§ **節選段落**
在網絡爬蟲中,正確設置請求參數和頭部信息是非常重要的,它們決定了服務器如何處理我們的請求。

請求參數詳解
import requests
from urllib.parse import urlencode, quote

def advanced_parameters_demo():
    """
    演示高級參數處理
    """
    print("=== 高級參數處理演示 ===")

    # 1. 複雜參數結構
    print("\n1. 複雜參數結構:")

    complex_params = {
        'q': 'Python爬蟲',  # 中文搜索詞
        'page': 1,
        'size': 20,
        'sort': ['time', 'relevance'],  # 多值參數
        'filters': {
            'category': 'tech',
            'date_range': '2024-01-01,2024-12-31'
        },
        'include_fields': ['title', 'content', 'author'],
        'exclude_empty': True
    }

    # Requests會自動處理複雜參數
    response = requests.get('https://httpbin.org/get', params=complex_params)

    print(f"構建的URL: {response.url}")

    result = response.json()
    print(f"\n服務器接收到的參數:")
    for key, value in result['args'].items():
        print(f"  {key}: {value}")

    # 2. 手動URL編碼
    print("\n2. 手動URL編碼:")

    # 處理特殊字符
    special_params = {
        'query': 'hello world & python',
        'symbols': '!@#$%^&*()+={}[]|\\:;"<>?,./'
    }

    # 方法1: 使用requests自動編碼
    response1 = requests.get('https://httpbin.org/get', params=special_params)

§ **內容探究**
(1) 請列出上方節選段落中字典 complex_params 的全部最外層鍵名。
(2) 請抄錄上方節選段落中介於“# Requests會自動處理複雜參數”與“result = response.json()”之間的文字,首尾兩處均包括在內。

§ **原始資料**
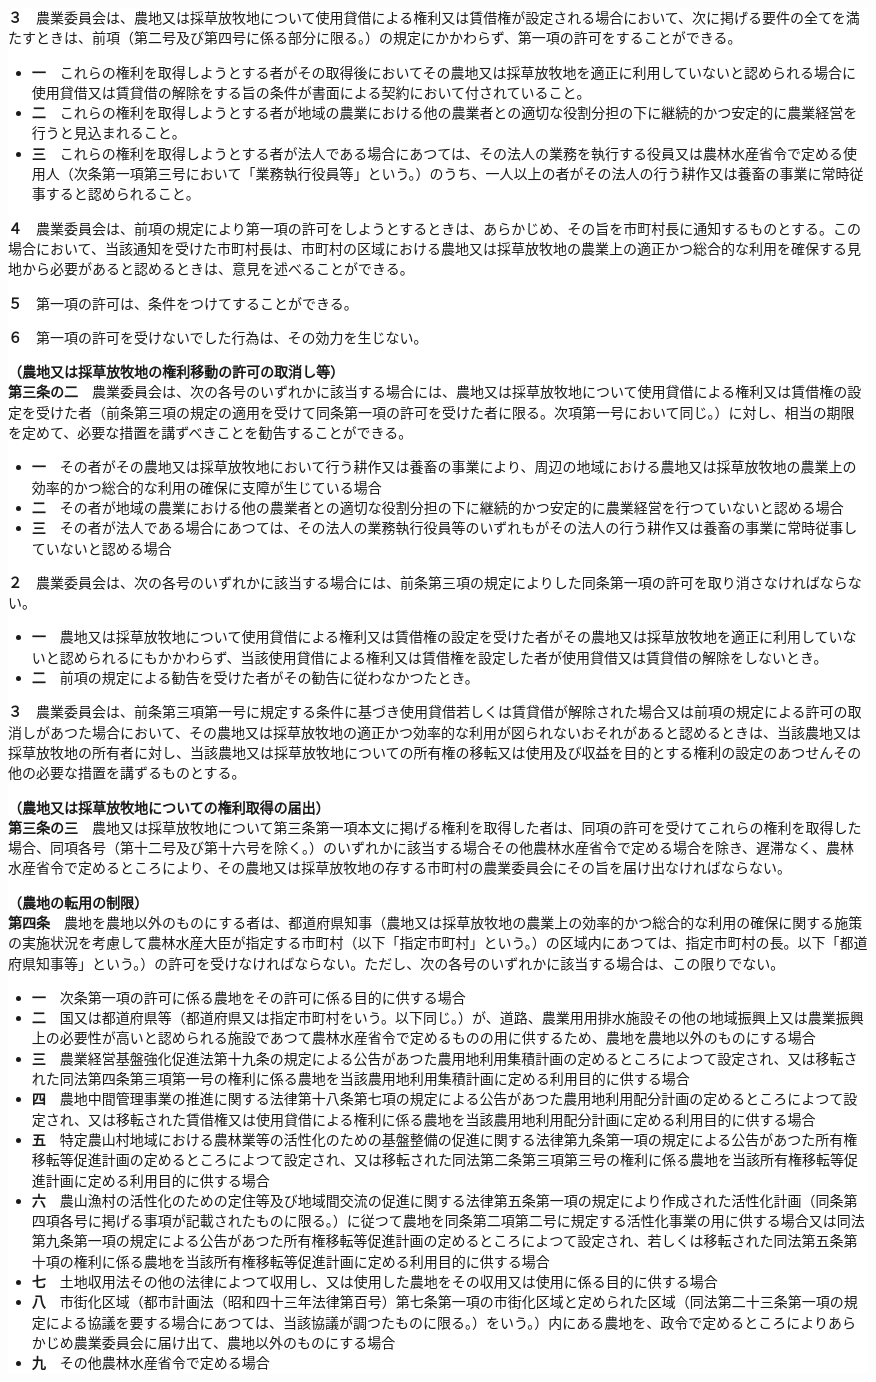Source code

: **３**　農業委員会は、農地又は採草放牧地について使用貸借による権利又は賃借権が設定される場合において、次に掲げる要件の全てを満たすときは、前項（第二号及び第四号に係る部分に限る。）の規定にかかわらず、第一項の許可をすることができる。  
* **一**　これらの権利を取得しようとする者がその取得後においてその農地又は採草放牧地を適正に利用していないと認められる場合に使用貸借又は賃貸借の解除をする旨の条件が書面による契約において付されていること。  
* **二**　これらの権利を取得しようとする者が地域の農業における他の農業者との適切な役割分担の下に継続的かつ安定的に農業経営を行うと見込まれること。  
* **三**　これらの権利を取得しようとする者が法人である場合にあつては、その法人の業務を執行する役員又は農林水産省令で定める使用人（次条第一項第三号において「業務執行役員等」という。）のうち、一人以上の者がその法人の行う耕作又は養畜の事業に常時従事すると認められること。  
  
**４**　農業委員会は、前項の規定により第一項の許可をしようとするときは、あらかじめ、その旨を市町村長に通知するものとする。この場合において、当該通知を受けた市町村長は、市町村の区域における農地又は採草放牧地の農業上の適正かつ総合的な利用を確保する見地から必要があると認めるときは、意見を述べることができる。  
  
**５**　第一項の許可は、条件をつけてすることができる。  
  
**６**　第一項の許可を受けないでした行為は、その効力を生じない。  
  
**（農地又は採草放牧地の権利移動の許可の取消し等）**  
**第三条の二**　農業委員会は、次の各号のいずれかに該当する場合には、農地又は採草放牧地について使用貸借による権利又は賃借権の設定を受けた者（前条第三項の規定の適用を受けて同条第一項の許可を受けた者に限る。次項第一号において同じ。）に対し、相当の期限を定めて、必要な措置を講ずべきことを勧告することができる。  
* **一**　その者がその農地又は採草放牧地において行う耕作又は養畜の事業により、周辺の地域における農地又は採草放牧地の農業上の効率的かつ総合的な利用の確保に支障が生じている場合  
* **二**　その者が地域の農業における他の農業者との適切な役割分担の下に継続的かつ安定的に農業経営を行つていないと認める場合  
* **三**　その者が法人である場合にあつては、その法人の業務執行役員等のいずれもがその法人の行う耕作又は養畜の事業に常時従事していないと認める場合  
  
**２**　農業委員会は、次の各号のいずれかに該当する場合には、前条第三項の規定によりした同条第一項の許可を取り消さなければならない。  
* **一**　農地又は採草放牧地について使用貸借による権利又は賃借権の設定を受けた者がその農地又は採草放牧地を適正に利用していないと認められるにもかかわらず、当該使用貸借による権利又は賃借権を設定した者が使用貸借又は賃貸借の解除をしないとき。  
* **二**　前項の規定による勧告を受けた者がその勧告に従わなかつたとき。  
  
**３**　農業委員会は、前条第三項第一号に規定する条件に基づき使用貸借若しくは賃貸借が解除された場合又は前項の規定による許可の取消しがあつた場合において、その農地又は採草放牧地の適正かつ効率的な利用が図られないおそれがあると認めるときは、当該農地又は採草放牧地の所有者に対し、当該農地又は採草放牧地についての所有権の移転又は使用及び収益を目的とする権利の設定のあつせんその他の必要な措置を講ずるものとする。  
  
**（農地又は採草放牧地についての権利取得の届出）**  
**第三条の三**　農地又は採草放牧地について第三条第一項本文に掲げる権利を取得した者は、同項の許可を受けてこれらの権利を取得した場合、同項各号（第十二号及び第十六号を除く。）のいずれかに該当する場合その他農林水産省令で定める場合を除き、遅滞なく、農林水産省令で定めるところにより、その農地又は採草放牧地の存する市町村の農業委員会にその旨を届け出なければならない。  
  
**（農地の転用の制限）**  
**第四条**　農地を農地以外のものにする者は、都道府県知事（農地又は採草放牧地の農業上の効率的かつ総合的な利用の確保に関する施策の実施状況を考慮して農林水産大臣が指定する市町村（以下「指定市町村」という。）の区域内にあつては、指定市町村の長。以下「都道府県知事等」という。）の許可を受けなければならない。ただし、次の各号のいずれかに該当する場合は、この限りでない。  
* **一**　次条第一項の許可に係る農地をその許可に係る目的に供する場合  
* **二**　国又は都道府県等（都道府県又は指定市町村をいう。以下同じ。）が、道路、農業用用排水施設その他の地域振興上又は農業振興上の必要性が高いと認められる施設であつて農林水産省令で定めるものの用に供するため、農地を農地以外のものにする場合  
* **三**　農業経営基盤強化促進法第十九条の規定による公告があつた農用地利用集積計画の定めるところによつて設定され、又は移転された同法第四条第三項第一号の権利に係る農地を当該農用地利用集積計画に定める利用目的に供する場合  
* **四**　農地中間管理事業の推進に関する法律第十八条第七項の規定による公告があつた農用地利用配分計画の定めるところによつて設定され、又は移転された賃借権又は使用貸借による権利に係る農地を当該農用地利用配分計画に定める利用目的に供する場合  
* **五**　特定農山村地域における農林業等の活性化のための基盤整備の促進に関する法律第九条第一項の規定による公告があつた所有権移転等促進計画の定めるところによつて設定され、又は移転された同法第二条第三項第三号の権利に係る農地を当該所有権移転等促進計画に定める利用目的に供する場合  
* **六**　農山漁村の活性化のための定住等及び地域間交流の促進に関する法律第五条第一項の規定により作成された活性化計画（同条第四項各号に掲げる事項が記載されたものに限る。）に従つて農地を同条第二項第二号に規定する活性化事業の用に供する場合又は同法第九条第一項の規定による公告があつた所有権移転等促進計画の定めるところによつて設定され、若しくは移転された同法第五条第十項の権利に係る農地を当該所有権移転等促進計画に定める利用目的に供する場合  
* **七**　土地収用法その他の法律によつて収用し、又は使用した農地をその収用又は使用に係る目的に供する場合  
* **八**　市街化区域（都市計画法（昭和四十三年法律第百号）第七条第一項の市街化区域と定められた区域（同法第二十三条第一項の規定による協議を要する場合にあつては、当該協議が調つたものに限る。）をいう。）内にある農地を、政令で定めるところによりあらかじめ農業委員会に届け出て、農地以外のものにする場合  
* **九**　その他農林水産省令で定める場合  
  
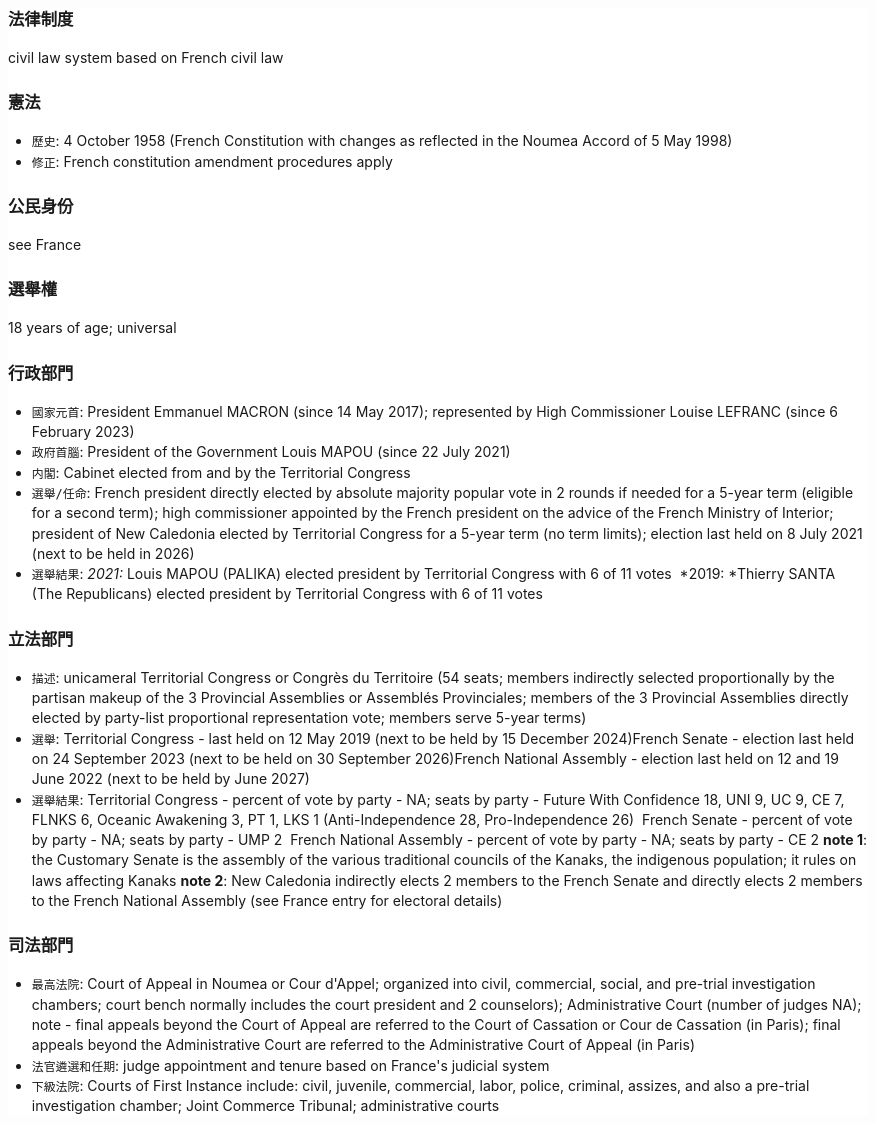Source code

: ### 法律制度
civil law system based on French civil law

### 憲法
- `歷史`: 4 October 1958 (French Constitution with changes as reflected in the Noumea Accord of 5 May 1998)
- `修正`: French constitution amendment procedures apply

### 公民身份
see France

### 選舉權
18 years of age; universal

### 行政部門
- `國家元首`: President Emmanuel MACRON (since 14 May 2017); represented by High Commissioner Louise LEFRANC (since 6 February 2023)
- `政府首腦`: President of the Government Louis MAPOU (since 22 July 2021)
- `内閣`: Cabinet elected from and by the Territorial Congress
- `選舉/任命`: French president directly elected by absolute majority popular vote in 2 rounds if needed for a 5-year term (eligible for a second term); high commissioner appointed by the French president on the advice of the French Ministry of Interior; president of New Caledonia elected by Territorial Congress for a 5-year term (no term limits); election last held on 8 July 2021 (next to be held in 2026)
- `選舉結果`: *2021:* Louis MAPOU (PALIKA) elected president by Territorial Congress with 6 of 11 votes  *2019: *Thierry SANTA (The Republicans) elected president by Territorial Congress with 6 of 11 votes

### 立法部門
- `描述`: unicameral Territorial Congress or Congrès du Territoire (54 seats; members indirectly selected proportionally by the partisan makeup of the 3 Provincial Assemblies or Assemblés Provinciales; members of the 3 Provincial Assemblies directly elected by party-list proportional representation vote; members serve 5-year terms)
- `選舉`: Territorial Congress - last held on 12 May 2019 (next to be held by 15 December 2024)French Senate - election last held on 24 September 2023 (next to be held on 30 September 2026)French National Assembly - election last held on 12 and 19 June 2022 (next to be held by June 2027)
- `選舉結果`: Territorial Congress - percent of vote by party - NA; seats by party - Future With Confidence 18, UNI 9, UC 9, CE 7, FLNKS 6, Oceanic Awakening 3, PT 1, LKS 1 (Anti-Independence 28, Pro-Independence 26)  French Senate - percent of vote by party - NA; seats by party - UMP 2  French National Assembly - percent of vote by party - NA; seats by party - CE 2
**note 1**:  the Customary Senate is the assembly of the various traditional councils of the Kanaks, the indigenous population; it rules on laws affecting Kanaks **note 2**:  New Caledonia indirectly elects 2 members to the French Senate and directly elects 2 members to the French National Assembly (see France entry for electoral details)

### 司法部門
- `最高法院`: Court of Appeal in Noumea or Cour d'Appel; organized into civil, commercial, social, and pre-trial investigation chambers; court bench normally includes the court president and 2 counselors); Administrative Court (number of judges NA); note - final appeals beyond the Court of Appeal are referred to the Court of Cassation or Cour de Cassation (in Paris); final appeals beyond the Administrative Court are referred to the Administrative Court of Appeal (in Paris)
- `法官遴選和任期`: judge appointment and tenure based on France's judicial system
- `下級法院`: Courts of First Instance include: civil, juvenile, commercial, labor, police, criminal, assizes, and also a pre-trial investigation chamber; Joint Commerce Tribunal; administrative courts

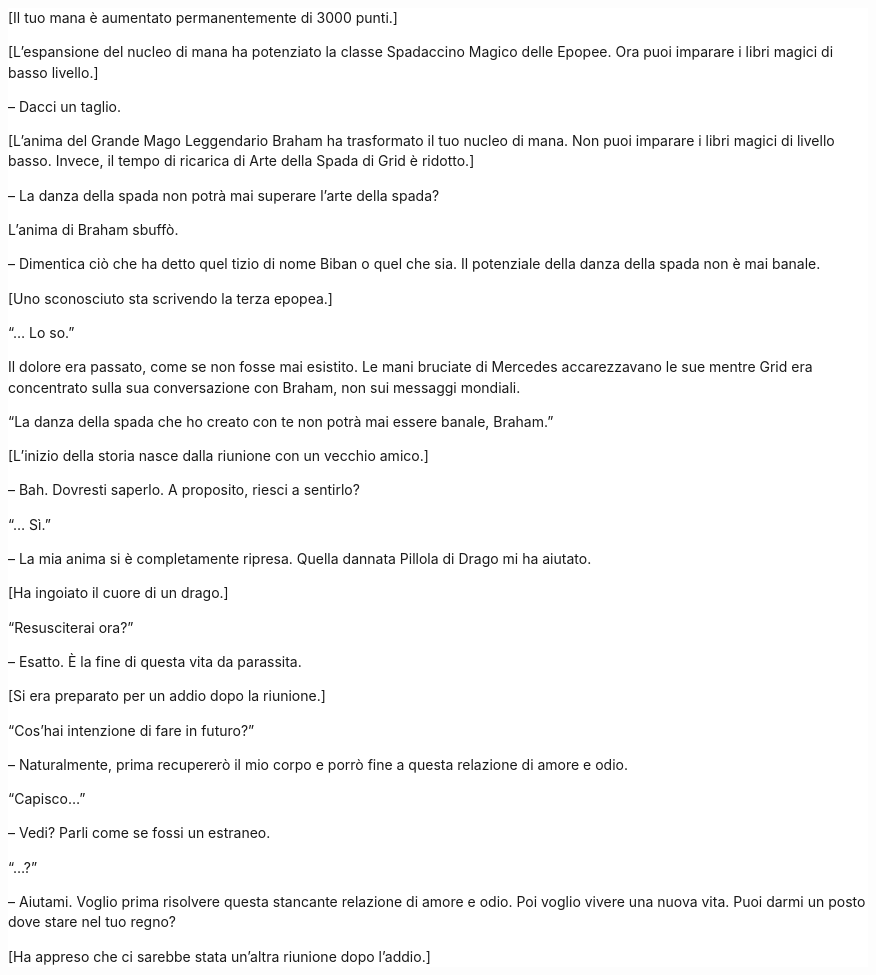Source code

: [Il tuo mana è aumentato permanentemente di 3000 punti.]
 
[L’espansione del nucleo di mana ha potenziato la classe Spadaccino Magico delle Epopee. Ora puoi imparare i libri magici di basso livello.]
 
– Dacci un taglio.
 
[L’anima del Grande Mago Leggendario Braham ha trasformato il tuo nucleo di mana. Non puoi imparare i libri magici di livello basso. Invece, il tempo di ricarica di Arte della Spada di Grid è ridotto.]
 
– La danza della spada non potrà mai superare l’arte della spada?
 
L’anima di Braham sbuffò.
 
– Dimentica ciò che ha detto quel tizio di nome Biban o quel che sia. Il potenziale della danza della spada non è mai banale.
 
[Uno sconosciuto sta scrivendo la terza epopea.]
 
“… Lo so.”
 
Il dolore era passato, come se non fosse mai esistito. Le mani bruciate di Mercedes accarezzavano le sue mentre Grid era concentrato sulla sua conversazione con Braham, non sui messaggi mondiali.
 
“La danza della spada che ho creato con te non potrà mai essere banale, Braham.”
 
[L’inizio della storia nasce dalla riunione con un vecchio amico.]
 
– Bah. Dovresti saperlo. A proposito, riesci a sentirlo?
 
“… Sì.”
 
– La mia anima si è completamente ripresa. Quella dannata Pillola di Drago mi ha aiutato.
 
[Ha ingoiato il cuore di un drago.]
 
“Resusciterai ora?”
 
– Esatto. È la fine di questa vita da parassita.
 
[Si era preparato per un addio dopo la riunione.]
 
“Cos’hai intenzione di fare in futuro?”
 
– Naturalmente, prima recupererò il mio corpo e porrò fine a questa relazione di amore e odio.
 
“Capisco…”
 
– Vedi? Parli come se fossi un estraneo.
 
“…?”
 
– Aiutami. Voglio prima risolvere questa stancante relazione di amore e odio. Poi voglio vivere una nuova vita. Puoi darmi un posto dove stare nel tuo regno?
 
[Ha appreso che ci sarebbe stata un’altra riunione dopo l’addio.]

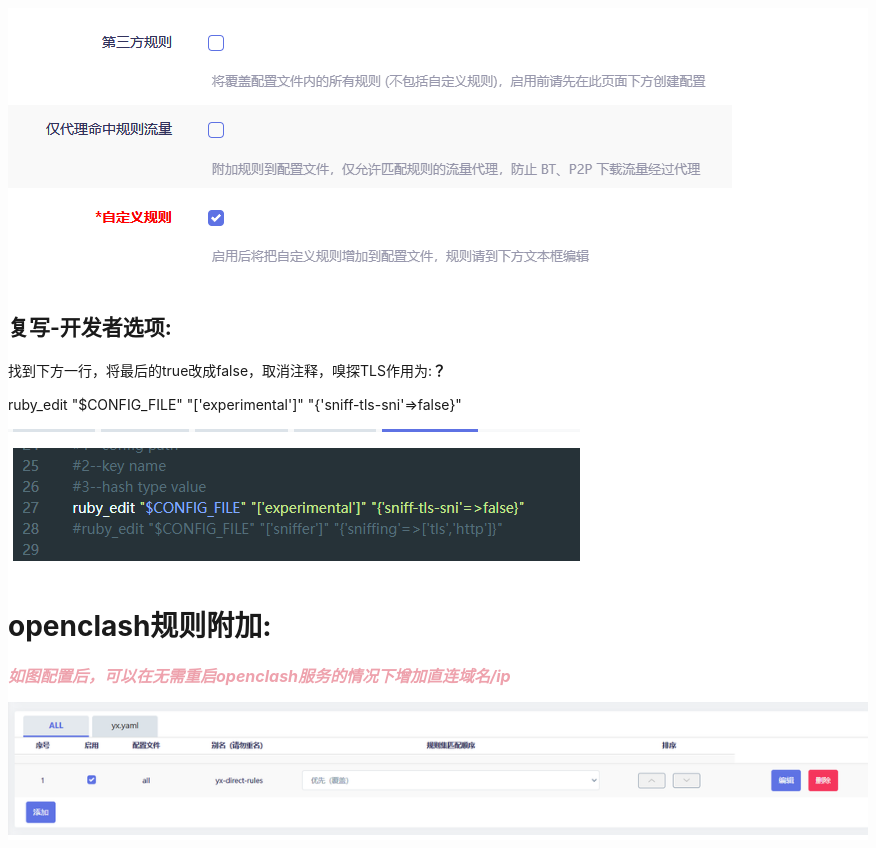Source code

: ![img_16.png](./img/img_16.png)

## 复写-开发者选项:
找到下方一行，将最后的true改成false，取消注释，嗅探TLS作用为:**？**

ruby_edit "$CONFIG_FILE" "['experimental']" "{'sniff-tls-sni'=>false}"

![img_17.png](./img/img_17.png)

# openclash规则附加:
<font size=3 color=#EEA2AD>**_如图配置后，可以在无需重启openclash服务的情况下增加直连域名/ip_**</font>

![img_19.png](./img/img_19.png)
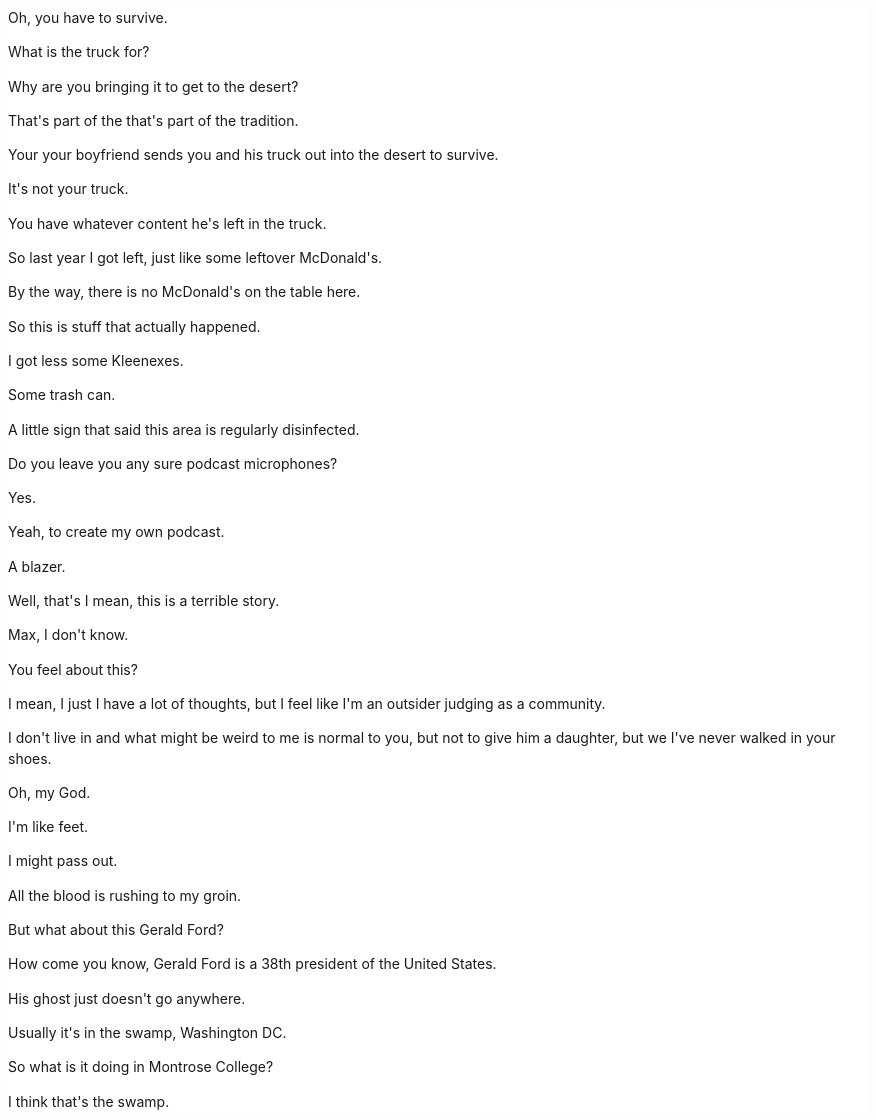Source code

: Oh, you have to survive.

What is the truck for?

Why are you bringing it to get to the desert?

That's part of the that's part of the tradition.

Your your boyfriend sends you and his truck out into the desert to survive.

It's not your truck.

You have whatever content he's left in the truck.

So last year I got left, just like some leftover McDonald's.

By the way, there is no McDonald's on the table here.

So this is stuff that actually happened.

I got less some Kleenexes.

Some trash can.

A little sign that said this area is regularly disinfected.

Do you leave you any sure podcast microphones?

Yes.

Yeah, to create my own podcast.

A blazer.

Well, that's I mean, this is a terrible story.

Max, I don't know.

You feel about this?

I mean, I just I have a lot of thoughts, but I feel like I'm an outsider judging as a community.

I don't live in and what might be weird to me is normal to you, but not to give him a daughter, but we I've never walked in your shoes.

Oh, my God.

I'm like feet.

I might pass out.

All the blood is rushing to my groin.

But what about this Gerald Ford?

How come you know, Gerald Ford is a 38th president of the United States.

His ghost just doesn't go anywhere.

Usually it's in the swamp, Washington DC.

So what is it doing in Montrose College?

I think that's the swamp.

§ **結果**
(1) q、page、size、sort、filters、include_fields、exclude_empty

(2)
# Requests會自動處理複雜參數
    response = requests.get('https://httpbin.org/get', params=complex_params)

    print(f"構建的URL: {response.url}")

    result = response.json()